Dans la réalité et dans la science-fiction, l’idée est toujours d’essayer d’adapter les éléments à l’homme : on veut prévoir et même contrôler les tempêtes, tremblements de terre, éruptions volcaniques, etc. Les auteurs de science-fiction ont inventé le terme « terraformation » : c’est la transformation d’une planète pour la rendre semblable à la Terre, pour la rendre habitable, ce qui passe entre autres par un contrôle du climat.

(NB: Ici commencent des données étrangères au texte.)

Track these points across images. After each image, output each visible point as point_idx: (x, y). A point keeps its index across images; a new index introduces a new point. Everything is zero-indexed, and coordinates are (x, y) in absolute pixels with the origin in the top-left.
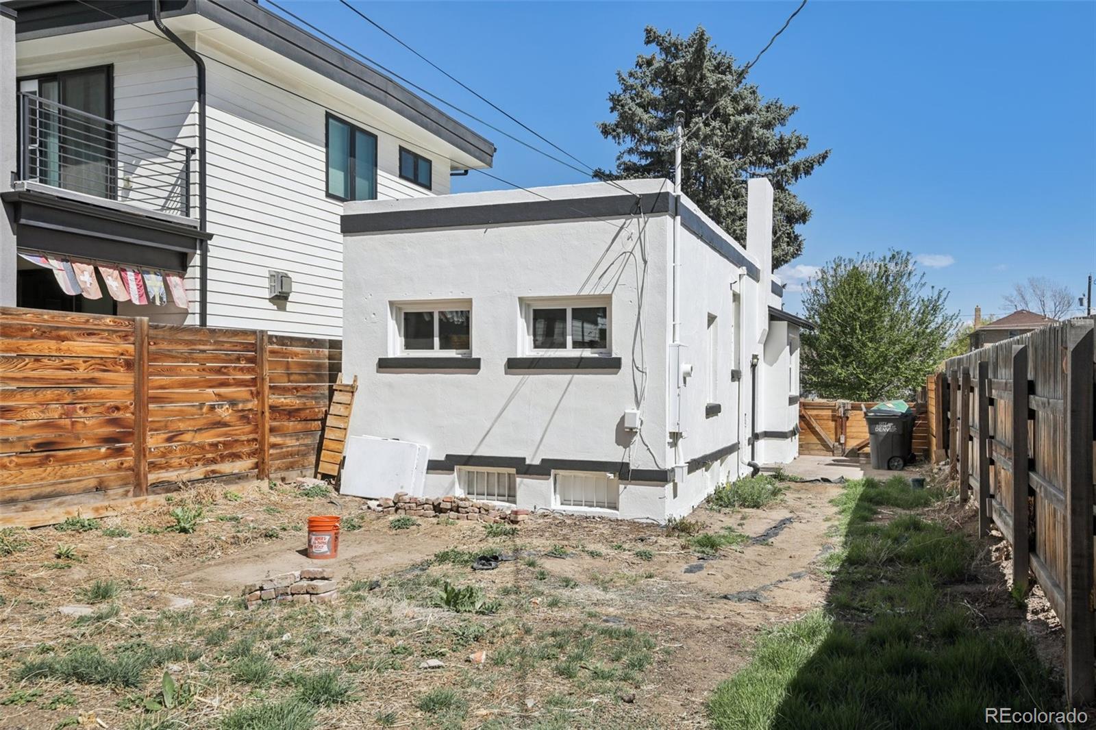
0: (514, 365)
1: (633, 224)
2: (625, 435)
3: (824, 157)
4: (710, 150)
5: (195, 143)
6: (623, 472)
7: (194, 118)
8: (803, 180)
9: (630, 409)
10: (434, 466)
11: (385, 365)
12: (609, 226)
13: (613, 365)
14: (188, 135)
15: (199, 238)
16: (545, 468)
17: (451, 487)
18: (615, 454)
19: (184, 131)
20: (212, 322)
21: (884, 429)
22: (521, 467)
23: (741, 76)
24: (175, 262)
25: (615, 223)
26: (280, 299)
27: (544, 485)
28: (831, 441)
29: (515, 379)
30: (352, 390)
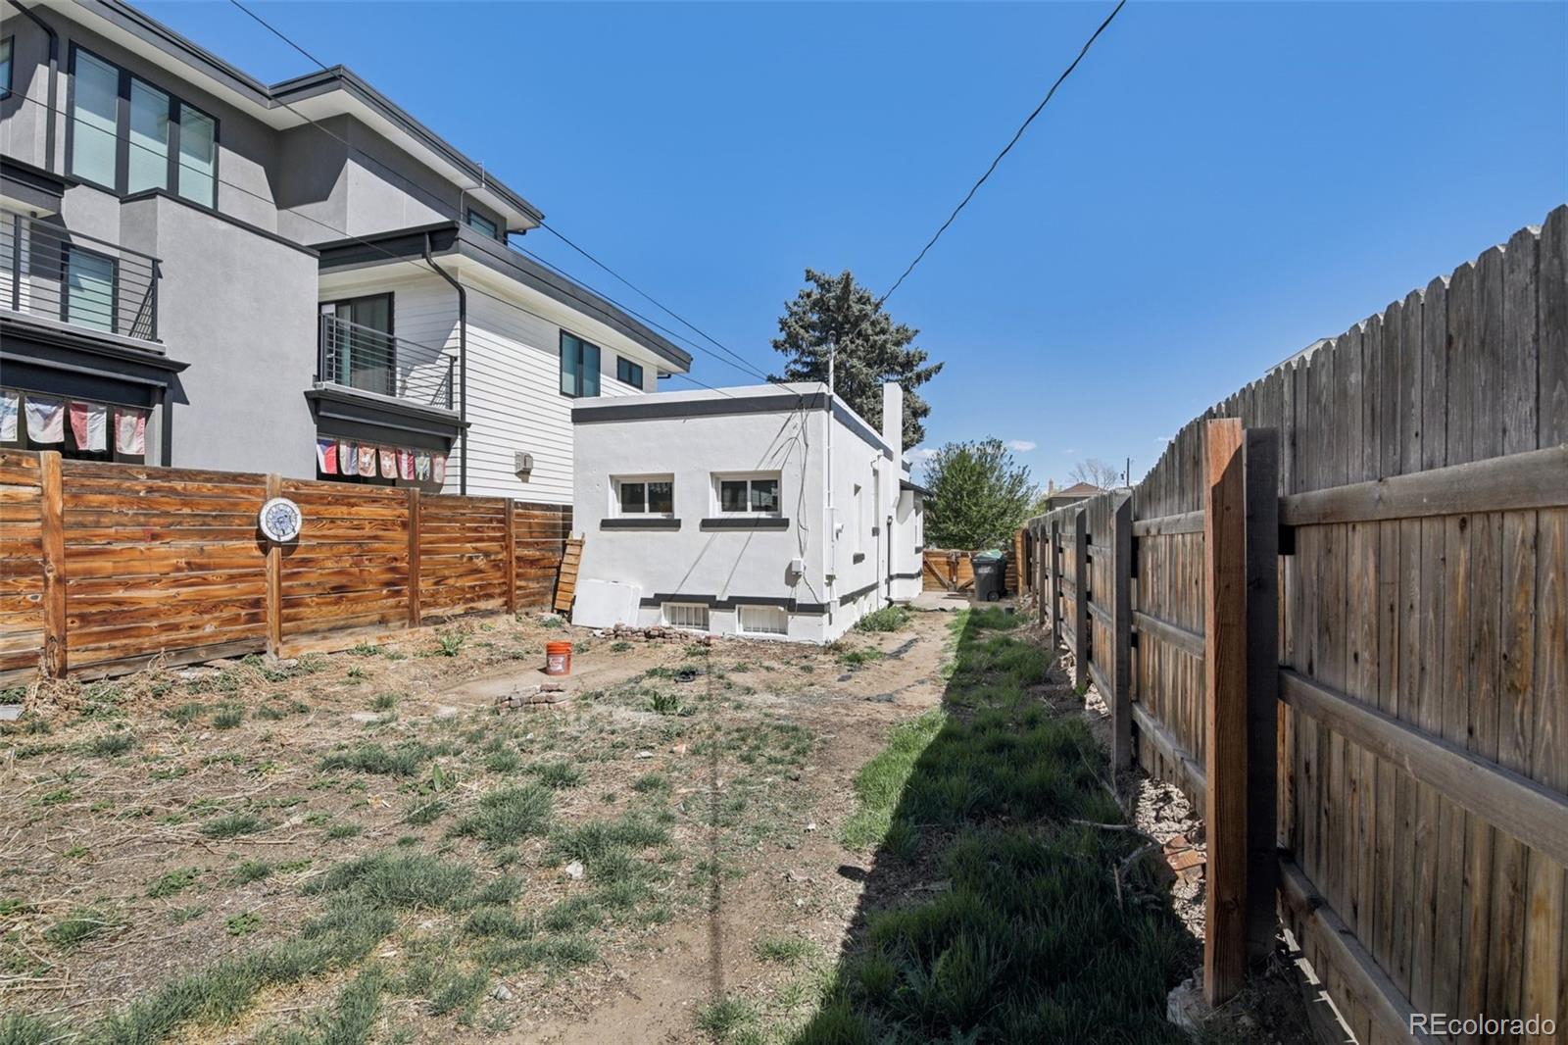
0: (707, 524)
1: (797, 417)
2: (792, 577)
3: (939, 368)
4: (855, 362)
5: (457, 353)
6: (791, 605)
7: (456, 333)
8: (924, 384)
9: (796, 558)
10: (645, 603)
11: (607, 524)
12: (778, 418)
13: (784, 524)
14: (452, 346)
15: (460, 426)
16: (731, 603)
17: (658, 618)
18: (785, 592)
19: (449, 344)
20: (469, 492)
21: (985, 571)
22: (713, 603)
23: (877, 306)
24: (441, 444)
25: (784, 416)
26: (524, 474)
27: (730, 617)
28: (946, 581)
29: (707, 535)
30: (580, 544)
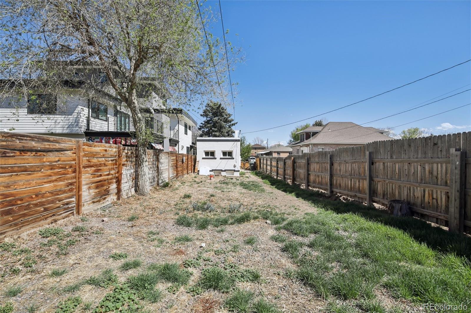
0: (221, 158)
1: (236, 143)
2: (235, 166)
3: (237, 123)
5: (178, 129)
6: (235, 171)
7: (177, 126)
8: (234, 126)
9: (235, 163)
10: (210, 171)
11: (203, 158)
12: (233, 143)
13: (234, 158)
14: (177, 128)
15: (178, 142)
16: (225, 171)
17: (212, 173)
18: (234, 169)
19: (176, 128)
20: (179, 153)
21: (252, 165)
22: (222, 171)
23: (225, 110)
24: (175, 145)
25: (233, 142)
27: (225, 173)
28: (243, 167)
29: (221, 160)
30: (199, 162)
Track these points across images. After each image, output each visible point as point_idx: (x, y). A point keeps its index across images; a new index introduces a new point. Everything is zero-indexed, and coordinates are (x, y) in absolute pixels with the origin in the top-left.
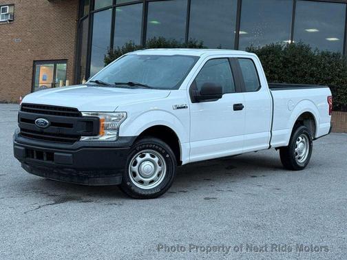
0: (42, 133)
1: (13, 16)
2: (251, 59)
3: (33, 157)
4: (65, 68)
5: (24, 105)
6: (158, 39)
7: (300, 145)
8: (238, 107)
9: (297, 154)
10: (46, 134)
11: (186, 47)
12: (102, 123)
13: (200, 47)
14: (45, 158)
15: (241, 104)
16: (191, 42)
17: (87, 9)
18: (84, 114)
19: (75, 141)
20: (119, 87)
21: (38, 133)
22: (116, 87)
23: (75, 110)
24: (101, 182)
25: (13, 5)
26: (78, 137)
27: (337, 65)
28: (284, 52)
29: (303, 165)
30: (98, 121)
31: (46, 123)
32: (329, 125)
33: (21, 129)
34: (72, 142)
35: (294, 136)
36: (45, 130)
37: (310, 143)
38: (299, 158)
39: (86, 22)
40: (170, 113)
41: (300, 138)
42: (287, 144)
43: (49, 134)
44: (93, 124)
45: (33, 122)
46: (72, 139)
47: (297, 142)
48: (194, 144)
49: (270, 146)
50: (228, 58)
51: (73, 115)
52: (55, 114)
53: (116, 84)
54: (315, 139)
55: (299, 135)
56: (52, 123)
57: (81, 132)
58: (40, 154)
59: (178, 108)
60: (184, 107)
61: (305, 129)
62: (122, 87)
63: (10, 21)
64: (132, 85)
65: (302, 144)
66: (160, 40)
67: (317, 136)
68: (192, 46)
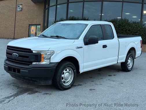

Alain Damasio prend cette idée à rebours : dans ses univers, les éléments naturels sont incontrôlables, et les tentatives faites dans ce sens sont vouées à l’échec ou à de très petites victoires.
Le vent reste totalement hors de contrôle dans La Horde du Contrevent, et ce qui est frappant, c’est l’insistance des membres de la horde à essayer non pas de maîtriser le vent mais de le comprendre. Ils décryptent ses caractéristiques, lui donnent différents noms, adaptent leurs stratégies pour y faire face, mais ne cherchent jamais à le contrôler. Ils le disent eux-mêmes : ce serait une erreur, ils doivent le ressentir, vivre et avancer avec, et non le maîtriser. C’est une sorte de respect qu’ils témoignent à l’adversaire contre lequel ils vont lutter pendant toute leur vie, avec lequel ils vont ne faire plus qu’un.
Plus que de constater que les éléments restent incontrôlables, Damasio défend ici l’idée qu’il ne faut pas chercher à les maîtriser, mais qu’il faut bien au contraire s’adapter à eux. Cela rentre dans une sorte de respect des choses, des êtres et de la vie, qui pourrait être érigé comme un principe de vie dans l’œuvre de Damasio. C’est une perspective nouvelle et rafraîchissante pour les lecteurs habitués aux univers contrôlés comme ceux de l’œuvre d’Isaac Asimov.